Маленарин Рай перебирал отчеты поставщиков припасов и снаряжения. Позади его стола находилось окно, и тут треклятый ставень хлопнул и вновь распахнулся, впуская в кабинет влажную духоту Запустения.

За десять лет на должности командора башни Хиит он так и не свыкся с климатом нагорья, с его жарой, сыростью и удушливым воздухом, зачастую напитанным тухлой вонью.

Ветер, завывая, гремел ставнями. Рай встал, подошел к окну, закрыл ставень и закрепил его бечевкой, чтобы он больше не открывался.

Вернувшись к столу, он просмотрел реестр новоприбывших солдат. Каждое имя сопровождалось указанием особых умений и навыков – здесь у всех солдат есть и дополнительные обязанности. Кто-то умел накладывать повязки, другой быстро бегал – вполне сгодится в вестовые. Третий метко стреляет из лука, четвертый знает, как придать старому вареву новый вкус. Маленарин всегда запрашивал людей с последним умением: повар, способный заманить солдат своей кормежкой, ценится на вес золота.

Отложив просмотренный рапорт, Маленарин прижал его троллочьим рогом. Этот рог, залитый свинцом, он держал на столе в качестве пресс-папье. Следующим документом в стопке оказалось письмо от некоего Барриги – купца, ведущего к башне свой торговый караван. Маленарин улыбнулся: в первую очередь он был человеком военным, но поперек груди носил три серебряные цепи старшины купеческой гильдии. Хотя в башню припасы по большей части поступали напрямую от королевы, никому из кандорских командоров не возбранялось вести торговые дела с другими негоциантами.

Если повезет, сегодня Маленарин сумеет подпоить чужеземного торговца за переговорным столом. Он не раз навязывал купцам неподъемные условия сделки, а когда та срывалась, назначал им в наказание год военной службы за несдержанное слово, и этот год, проведенный в армии королевы, зачастую приносил толстопузым чужестранцам немалую пользу.
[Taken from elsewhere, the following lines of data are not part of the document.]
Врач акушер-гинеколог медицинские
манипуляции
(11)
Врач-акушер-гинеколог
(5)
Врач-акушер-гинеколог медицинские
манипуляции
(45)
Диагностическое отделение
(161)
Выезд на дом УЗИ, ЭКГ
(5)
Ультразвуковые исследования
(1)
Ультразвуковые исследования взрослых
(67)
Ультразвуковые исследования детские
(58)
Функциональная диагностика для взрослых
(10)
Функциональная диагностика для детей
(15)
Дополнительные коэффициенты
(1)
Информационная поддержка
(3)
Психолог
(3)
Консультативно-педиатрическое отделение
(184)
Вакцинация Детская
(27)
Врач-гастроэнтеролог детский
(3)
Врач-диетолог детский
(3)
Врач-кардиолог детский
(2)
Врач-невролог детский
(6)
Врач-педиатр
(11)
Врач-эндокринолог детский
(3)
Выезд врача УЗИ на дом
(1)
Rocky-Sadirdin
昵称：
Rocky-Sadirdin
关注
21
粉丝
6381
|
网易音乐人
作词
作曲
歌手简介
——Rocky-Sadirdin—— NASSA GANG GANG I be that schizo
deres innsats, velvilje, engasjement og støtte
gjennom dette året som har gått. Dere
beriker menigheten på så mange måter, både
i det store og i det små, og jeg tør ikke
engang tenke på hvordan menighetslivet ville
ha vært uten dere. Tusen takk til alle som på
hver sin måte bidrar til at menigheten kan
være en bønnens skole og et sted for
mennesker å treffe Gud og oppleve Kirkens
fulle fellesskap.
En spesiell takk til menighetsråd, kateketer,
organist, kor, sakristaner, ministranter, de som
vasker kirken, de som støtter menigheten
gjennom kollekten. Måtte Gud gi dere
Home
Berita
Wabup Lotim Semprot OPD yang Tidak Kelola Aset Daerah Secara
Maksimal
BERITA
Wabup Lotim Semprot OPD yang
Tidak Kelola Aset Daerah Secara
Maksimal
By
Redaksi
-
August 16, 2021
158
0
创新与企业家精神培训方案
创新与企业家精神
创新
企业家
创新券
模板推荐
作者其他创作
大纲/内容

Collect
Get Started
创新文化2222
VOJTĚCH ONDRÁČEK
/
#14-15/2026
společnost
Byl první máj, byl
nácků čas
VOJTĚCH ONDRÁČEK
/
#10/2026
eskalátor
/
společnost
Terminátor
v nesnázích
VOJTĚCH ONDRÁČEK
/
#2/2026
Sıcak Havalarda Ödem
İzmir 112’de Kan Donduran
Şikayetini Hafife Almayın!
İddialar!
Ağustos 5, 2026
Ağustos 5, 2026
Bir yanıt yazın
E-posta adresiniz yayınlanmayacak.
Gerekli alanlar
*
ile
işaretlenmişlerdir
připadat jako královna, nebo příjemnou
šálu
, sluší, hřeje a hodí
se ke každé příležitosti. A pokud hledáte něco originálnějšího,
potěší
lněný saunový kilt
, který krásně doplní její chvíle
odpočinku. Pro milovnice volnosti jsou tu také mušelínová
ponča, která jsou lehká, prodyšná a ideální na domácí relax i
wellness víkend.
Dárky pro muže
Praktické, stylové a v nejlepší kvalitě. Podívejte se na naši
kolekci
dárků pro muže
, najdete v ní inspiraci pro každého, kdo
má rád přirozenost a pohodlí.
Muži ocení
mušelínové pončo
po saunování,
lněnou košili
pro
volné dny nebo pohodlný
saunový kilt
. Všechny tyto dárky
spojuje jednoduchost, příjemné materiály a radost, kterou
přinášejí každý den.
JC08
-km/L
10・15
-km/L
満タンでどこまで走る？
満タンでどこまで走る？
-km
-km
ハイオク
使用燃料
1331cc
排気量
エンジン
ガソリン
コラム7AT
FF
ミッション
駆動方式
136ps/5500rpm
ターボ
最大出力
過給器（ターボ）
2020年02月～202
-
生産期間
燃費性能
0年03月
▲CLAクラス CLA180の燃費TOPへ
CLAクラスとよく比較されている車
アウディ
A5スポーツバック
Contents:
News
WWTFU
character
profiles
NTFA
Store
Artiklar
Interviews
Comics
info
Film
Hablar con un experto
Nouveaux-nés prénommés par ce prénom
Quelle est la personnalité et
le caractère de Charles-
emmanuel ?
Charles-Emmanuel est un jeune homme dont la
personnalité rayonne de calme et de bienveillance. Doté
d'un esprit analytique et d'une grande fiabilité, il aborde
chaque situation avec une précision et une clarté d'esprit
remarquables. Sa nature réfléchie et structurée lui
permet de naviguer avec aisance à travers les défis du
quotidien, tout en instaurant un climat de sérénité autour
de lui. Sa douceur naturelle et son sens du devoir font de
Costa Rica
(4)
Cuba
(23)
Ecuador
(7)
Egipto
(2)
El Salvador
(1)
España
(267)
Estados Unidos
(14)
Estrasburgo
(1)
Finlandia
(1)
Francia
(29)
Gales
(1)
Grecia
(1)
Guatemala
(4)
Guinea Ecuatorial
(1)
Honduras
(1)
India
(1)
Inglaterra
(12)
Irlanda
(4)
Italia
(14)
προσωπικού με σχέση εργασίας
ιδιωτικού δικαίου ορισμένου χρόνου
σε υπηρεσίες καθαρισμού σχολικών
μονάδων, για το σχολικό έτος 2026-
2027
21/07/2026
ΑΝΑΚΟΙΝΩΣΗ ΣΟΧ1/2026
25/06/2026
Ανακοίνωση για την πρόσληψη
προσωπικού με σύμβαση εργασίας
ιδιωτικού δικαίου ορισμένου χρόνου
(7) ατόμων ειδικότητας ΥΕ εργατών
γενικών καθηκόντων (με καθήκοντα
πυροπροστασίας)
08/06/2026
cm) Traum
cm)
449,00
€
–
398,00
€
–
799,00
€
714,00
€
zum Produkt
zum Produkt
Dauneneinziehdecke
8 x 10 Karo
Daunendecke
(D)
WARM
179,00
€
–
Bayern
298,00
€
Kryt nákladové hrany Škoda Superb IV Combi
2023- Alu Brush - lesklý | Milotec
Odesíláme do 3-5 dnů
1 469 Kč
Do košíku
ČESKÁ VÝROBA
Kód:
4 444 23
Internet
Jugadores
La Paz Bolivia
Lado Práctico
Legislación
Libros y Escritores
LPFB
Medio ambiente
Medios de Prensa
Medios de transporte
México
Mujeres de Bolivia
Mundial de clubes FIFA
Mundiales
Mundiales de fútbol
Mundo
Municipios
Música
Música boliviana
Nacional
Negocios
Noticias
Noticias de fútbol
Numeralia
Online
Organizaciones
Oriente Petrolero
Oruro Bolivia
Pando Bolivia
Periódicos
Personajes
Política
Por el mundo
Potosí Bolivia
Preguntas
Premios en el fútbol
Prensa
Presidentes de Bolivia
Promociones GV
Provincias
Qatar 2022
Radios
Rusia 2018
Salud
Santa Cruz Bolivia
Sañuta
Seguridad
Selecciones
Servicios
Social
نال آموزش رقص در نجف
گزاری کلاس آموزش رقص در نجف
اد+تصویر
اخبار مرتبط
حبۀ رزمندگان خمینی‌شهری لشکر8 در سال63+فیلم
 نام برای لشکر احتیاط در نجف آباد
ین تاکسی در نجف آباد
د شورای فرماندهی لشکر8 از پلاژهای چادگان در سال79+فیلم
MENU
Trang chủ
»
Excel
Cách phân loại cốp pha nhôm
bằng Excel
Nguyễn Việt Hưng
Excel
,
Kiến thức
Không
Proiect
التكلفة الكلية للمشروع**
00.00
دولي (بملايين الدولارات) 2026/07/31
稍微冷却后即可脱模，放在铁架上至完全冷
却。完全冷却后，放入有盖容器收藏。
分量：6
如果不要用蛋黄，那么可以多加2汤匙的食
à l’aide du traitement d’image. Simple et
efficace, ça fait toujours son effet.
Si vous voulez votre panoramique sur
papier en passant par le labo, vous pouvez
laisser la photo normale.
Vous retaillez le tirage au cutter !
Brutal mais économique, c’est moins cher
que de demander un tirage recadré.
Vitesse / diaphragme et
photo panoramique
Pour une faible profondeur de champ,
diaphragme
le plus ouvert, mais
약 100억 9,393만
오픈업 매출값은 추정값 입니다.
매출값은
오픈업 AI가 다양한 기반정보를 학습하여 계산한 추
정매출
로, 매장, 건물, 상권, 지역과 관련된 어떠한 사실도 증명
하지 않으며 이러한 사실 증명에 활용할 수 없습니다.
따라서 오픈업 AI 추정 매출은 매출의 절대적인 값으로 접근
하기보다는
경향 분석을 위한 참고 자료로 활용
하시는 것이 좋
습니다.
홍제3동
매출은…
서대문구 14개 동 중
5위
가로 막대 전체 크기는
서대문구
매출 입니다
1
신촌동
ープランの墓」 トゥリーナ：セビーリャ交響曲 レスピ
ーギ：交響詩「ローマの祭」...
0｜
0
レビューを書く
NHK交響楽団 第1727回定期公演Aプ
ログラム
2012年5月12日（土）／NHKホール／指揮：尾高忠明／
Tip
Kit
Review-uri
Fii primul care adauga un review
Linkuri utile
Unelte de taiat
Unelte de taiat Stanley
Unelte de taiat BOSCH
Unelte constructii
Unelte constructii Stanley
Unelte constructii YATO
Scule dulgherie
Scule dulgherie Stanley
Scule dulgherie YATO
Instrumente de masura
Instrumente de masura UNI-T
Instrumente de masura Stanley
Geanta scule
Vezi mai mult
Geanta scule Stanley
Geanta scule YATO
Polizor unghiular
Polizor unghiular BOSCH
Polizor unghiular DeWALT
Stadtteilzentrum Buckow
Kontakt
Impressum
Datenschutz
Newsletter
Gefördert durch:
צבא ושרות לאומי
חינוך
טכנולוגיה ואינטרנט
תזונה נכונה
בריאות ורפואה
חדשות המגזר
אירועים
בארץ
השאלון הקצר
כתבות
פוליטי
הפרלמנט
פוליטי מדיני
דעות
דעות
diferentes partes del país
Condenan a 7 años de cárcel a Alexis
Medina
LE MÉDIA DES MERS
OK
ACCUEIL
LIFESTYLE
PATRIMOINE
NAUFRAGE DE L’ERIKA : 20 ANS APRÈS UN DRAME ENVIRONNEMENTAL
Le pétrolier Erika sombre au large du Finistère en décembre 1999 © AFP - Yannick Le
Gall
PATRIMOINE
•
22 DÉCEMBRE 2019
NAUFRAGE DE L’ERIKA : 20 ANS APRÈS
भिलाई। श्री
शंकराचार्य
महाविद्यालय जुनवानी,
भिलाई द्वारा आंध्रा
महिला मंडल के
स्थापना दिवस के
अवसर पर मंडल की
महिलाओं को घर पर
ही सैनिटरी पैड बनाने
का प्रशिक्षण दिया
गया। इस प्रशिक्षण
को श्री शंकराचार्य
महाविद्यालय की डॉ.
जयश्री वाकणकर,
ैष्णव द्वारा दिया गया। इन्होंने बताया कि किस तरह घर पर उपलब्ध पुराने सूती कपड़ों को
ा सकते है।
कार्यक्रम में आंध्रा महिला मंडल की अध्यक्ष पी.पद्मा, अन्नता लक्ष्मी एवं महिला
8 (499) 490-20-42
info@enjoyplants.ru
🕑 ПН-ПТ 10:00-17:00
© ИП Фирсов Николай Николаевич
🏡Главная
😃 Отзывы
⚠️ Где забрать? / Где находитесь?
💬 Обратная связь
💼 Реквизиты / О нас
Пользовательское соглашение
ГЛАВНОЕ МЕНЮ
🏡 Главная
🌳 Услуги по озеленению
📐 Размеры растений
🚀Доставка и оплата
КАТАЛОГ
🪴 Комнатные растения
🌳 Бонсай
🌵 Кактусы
Он сунул письмо под троллочий рог и помедлил, увидев последний документ в стопке, требовавшей его внимания: управляющий напоминал, что близятся четырнадцатые именины его старшего сына Кимлина. Как будто Маленарин мог об этом забыть! Напоминание ему не требовалось.

Он с улыбкой прижал записку троллочьим рогом – на случай, если вновь распахнутся ставни. Обладателя этого рога он прикончил собственными руками. Задумавшись, Маленарин подошел к стене кабинета и открыл древний дубовый сундук. Помимо прочего, в нем лежал завернутый в холстину меч его отца. Маленарин ухаживал за коричневыми ножнами и регулярно смазывал их маслом, но они все равно выцвели от времени.

Через три дня он вручит этот меч Кимлину. В день четырнадцатых именин мальчик становится мужчиной – в тот день, когда он получает свой первый меч, а с ним – ответственность за свою жизнь. Кимлин старательно изучал премудрости владения клинком под руководством самых требовательных наставников, каких только сумел найти Маленарин. Вскоре его сын станет мужчиной. Как летит время!

Не сдержав самодовольного вздоха, Маленарин захлопнул крышку сундука и отправился на дневной обход. В башне, в этом бастионе обороны, откуда вели наблюдение за Запустением, находилось две с половиной сотни солдат.

Любая обязанность – повод для гордости, и любое бремя делает тебя сильнее. Наблюдение за Запустением было долгом Маленарина и источником его силы. Важнейшая задача, особенно в наши дни, когда на севере разразилась непонятная буря, а королева, забрав с собой изрядное число кандорских воинов, отправилась искать Дракона Возрожденного. Маленарин прикрыл дверь кабинета, после чего, задвинув потайную щеколду, запер ее изнутри. Подобных дверей в коридоре было несколько, и во время штурма враг не сообразит, которая из них открывает путь на следующий лестничный пролет – то есть скромный кабинетик играл свою роль в обороне башни.

Маленарин подошел к лестнице. С первого этажа нельзя было попасть на последние: нижние сорок футов башни являли собой сплошную западню. Пробившись через три казарменных яруса, где располагались солдаты гарнизона, враг не обнаружит пути на четвертый. Единственный способ забраться выше – узкий откидной пандус, который проходил вдоль наружной стены башни и вел со второго этажа на четвертый. Ступив на него, атакующие окажутся беззащитны перед стрелами с верхних этажей, а затем, когда половину вражеских солдат перестреляют, кандорцы обрушат мостик, разделив силы неприятеля, и прикончат тех, кто останется наверху и станет блуждать в поисках внутренних лестниц.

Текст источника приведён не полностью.